## REQUIRED TASK
Rewrite every line of the listing below as a numbered list, leaving out any blank lines.

## RECORDS TO PROCESS
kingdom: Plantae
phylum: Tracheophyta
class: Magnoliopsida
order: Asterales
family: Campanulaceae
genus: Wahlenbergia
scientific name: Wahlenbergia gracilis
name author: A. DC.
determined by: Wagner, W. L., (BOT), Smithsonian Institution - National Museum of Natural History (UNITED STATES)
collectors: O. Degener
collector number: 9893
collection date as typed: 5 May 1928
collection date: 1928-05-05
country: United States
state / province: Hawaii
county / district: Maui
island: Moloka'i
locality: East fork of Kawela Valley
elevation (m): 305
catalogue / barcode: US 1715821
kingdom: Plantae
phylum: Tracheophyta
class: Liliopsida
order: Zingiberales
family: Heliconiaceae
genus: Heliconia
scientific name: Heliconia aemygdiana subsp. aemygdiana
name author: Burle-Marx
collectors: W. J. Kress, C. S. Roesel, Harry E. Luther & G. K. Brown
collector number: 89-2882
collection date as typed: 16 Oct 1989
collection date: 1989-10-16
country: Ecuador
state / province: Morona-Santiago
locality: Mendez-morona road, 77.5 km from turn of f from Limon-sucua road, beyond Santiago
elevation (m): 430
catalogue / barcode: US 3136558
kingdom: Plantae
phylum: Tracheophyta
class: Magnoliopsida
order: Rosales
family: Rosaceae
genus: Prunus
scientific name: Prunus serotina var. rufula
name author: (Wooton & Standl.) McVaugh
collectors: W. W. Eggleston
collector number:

## EXERCISE RESULT
1. kingdom: Plantae
2. phylum: Tracheophyta
3. class: Magnoliopsida
4. order: Asterales
5. family: Campanulaceae
6. genus: Wahlenbergia
7. scientific name: Wahlenbergia gracilis
8. name author: A. DC.
9. determined by: Wagner, W. L., (BOT), Smithsonian Institution - National Museum of Natural History (UNITED STATES)
10. collectors: O. Degener
11. collector number: 9893
12. collection date as typed: 5 May 1928
13. collection date: 1928-05-05
14. country: United States
15. state / province: Hawaii
16. county / district: Maui
17. island: Moloka'i
18. locality: East fork of Kawela Valley
19. elevation (m): 305
20. catalogue / barcode: US 1715821
21. kingdom: Plantae
22. phylum: Tracheophyta
23. class: Liliopsida
24. order: Zingiberales
25. family: Heliconiaceae
26. genus: Heliconia
27. scientific name: Heliconia aemygdiana subsp. aemygdiana
28. name author: Burle-Marx
29. collectors: W. J. Kress, C. S. Roesel, Harry E. Luther & G. K. Brown
30. collector number: 89-2882
31. collection date as typed: 16 Oct 1989
32. collection date: 1989-10-16
33. country: Ecuador
34. state / province: Morona-Santiago
35. locality: Mendez-morona road, 77.5 km from turn of f from Limon-sucua road, beyond Santiago
36. elevation (m): 430
37. catalogue / barcode: US 3136558
38. kingdom: Plantae
39. phylum: Tracheophyta
40. class: Magnoliopsida
41. order: Rosales
42. family: Rosaceae
43. genus: Prunus
44. scientific name: Prunus serotina var. rufula
45. name author: (Wooton & Standl.) McVaugh
46. collectors: W. W. Eggleston
47. collector number:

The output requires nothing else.